ПРЕДОСТАВЛЕННЫЙ ТЕКСТ:
⁂

Религиозная природа конфликтов идентичности также берет начало в процессе "создания святилища", который оказывает воздействие на игроков и зрителей драмы. Символизм предполагает, для начала, определение границ между "ними" и "нами",

стр. 155


границ, которые представляются неизменными и которые служат выражением идентичности, находящейся поистине под домашним арестом. Это затем ведет к двойной фикции: во-первых, защищенного внутреннего пространства, по периметру обнесенного стеной с колючей проволокой, которая и ограничивает и защищает против вторжений и брешей; и, во-вторых, фикции предательства и ереси, врага внутри, что вскрывает определенную ностальгию по утраченному единению и единству. Священное измерение также связано с тем, что стоит на кону конфликта. Земля, кровь, язык и история наделяются магической силой. Конфликт между палестинцами и израильтянами черпает часть своей ожесточенности из того факта, что двумя лагерями "каждый сантиметр территории превращен в нечто абсолютное", "святая земля остается священной для всех" (Attias, Benbassa, 1998). Апелляция к легендам об основании рассматриваемых общин также привела к особенно кровавому и подзабытому конфликту между тамилами и сингхами, принявшему мифологические размеры и позволившему участникам пережить страсти дней Творения, подхватив борьбу с того момента, когда она была остановлена почти две тысячи пятьсот лет назад (Eller, 1999). Политическая практика прошлого может символически принять вид археологических монументов и дальше подтолкнуть сообщества в поисках своего национального сознания (Silberman, Small, 1997). Мифология, археология, история, дисциплины прошлого мобилизуют таким образом, чтобы сделать забвение невозможным. Ритуализация давней памяти всегда имеет следствием аккуратное очищение истоков конфликта от покрывающей их недавно нанесенной краски, согласно известной фразе Эрнеста Ренана. Его цель, прежде всего, состоит в сохранении мощного орудия профанации. Разрушение освященных мест (Могилы патриархов, Храма Айодхи), их осквернение врагом (Ариэль Шарон на Храмовой горе) ведут к росту злобного удовлетворения со стороны симпатизирующих и бешенства и негодования оскорбленной общины. Такие акты являются свидетельством многосторонней и обратной реакции, освящаемой различными символическими и даже магическими действиями вокруг того, что каждое сообщество воздвигает в качестве собственного тотема (Nahoum-Grappe, 2002).

⁂

ИСХОДНЫЕ ДАННЫЕ:
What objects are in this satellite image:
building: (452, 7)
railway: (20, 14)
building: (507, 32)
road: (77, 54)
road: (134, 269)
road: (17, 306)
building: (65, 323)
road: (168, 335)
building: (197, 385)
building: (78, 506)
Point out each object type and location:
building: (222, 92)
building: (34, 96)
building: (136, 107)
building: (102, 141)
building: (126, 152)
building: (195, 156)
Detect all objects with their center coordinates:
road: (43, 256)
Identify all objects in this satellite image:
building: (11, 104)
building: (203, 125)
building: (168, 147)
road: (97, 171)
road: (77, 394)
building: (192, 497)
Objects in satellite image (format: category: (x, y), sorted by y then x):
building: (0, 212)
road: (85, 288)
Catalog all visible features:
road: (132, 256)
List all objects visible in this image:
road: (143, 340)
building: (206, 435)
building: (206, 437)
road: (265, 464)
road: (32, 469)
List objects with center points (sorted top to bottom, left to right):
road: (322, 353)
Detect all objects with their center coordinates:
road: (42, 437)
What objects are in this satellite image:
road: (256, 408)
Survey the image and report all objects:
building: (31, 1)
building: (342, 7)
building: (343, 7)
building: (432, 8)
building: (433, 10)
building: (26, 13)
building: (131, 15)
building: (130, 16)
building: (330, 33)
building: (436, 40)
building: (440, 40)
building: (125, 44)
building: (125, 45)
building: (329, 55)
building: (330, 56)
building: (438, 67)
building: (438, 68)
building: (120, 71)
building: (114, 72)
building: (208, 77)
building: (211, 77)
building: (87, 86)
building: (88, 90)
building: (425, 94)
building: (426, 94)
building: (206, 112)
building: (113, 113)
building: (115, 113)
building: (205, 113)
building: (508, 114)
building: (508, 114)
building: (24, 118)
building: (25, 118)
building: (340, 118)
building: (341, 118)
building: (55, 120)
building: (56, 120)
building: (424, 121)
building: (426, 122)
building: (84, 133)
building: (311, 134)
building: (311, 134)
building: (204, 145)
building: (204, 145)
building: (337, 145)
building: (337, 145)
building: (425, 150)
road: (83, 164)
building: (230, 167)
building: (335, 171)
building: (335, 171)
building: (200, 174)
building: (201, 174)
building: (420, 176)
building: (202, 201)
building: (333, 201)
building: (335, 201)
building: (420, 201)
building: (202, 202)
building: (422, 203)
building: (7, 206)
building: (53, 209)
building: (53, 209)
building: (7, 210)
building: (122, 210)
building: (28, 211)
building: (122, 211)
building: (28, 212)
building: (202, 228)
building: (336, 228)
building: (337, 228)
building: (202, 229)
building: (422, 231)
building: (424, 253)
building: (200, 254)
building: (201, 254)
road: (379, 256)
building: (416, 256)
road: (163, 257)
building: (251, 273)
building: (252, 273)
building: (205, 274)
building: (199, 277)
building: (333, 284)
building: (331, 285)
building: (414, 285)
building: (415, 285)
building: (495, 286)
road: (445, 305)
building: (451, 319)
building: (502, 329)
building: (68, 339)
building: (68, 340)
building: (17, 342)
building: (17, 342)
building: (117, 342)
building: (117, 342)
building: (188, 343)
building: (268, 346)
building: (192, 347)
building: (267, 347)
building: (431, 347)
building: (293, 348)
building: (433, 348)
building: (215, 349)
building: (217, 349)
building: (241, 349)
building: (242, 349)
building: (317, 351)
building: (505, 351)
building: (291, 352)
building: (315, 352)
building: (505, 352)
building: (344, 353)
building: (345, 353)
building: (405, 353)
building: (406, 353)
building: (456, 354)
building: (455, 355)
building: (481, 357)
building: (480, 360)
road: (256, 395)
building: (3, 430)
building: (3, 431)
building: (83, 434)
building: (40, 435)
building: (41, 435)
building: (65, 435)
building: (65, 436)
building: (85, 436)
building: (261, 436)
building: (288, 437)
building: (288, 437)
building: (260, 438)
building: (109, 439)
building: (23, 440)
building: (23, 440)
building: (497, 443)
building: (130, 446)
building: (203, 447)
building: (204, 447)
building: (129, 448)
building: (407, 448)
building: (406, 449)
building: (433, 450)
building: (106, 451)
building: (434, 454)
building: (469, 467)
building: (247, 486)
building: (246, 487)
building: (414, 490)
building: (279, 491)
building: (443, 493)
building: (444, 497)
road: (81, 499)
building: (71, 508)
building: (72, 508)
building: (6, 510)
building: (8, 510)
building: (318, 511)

⁂

ЗАДАНИЯ:
**A)** Что, согласно тексту о религиозной природе конфликтов идентичности, наделяется магической силой?
**B)** Продолжите текст о религиозной природе конфликтов идентичности, начав сразу после его последнего предложения.

ОТВЕТЫ:
**A)** Магической силой наделяются земля, кровь, язык и история.

**B)**
Ритуал тем самым символически воспроизводит справедливость борьбы, удаляя с нее разрушительное влияние времени. Завороженно он снова и снова раскладывает карты Истины и Лжи, скрывая шипы сомнения. В противоположность, часто утверждаемому в политической антропологии, ритуал не ведет к окончанию конфликта идентичности; он сохраняет проблему вечно открытой путем ее регулярной постановки символическим способом. Ритуал, таким образом, функционирует как динамическая фигура конфликта. Литургическое измерение конфликтов идентичности усиливает хватку правоверия: не только в отношении почитаемых истин и святилищ, которые должны быть защищены, но и в том, что касается требуемого поведения и психологического облика, области, которые, к сожалению, не изучались с такой глубиной. Догматические фигуры без усилий навязывают себя в качестве законных защитников храма. Вследствие усиления своих сектантских позиций, идеология еще больше питает иллюзию ее соответствия реальности и доктринеру, поэтому уже не составляет труда оказаться между поборниками истинного пути.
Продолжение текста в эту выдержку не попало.